Al-Ahram Hebdo : Quelle était l’origine de votre expérience ? Et comment aviezvous travaillé dessus ?
Sherin Hegazy : L’idée était celle du chorégraphe, auteur et compositeur écossais Billy Cowie. Le spectacle a été coproduit par Kyoto Experiment et South East Dance avec le soutien d’Arts Council England et de l’Université de Brighton ; il s’agissait d’une oeuvre de danse de 30 minutes filmées en 3D. Et alors que Cowie était en train de revoir son spectacle filmé à travers des lunettes spécifiques, une danseuse impressionnée par la musique entre accidentellement dans le cadre. Ainsi, il a eu l’idée de juxtaposer des danseuses 3D virtuelles avec une danseuse en direct. Une expérience qui a impressionné la société Orient pour la production, qui a décidé d’inviter le spectacle lors du Festival D-CAF en 2016. J’ai été choisie pour accompagner les danseuses virtuelles. J’avais dû passer 9 heures de répétition par jour durant toute une semaine, afin de pouvoir être en harmonie avec les danseuses virtuelles, car il fallait y avoir une sorte de dialogue entre nous.
— Quelles étaient les difficultés rencontrées ?
— La plus grande difficulté était celle de pouvoir bien conjuguer le spectacle, entre moi qui danse sur scène en réel et les danseuses virtuelles.

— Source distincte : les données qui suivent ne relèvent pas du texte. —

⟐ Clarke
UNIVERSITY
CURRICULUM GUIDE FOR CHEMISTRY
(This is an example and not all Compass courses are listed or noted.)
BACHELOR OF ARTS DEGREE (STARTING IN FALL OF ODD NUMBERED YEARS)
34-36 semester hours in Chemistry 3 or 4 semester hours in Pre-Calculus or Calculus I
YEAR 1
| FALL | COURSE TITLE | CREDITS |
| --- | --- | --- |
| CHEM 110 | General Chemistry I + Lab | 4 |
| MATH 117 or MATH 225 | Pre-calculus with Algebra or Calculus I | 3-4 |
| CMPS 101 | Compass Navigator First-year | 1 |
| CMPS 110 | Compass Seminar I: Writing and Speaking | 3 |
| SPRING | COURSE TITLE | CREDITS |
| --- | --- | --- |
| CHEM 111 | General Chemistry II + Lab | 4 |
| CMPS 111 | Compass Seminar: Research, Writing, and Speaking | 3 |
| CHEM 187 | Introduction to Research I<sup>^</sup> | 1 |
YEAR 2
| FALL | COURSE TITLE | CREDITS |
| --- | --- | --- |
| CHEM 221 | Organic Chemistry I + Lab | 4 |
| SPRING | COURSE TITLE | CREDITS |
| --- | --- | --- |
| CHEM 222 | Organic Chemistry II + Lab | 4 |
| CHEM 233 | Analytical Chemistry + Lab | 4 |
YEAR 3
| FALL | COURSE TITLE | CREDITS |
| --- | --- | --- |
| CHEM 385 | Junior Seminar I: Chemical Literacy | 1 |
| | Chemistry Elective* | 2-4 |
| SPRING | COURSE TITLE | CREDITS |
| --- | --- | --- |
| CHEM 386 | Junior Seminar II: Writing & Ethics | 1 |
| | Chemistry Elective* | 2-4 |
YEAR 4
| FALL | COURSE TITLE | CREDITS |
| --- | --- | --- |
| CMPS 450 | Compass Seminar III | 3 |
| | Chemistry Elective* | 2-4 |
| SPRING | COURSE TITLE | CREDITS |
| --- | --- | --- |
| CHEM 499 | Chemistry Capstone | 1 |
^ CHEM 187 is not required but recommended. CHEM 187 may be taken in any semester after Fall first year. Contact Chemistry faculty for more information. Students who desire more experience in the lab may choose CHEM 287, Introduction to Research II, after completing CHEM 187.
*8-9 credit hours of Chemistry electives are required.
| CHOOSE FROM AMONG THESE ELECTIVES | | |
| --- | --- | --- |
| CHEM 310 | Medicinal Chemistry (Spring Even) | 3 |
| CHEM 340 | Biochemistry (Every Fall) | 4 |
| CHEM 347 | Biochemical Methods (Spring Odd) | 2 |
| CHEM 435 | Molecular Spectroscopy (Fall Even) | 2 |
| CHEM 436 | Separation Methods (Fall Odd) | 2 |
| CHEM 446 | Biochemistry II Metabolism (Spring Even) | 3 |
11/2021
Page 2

Et comme ces dernières sont japonaises, leurs dimensions sont tout à fait différentes de la mienne, même si nous avons la même taille. A titre d’exemple, elles ont les bras plus longs et les épaules beaucoup plus larges. Ceci a impliqué de m’installer dans des points de position bien déterminés, afin de garder des angles qui permettent la synchronisation entre toutes les danseuses. Et puis, le fait qu’elles soient virtuelles ne rend pas le rapport évident. La danse n’est pas seulement des gestes, mais il y a des réactions humaines derrière.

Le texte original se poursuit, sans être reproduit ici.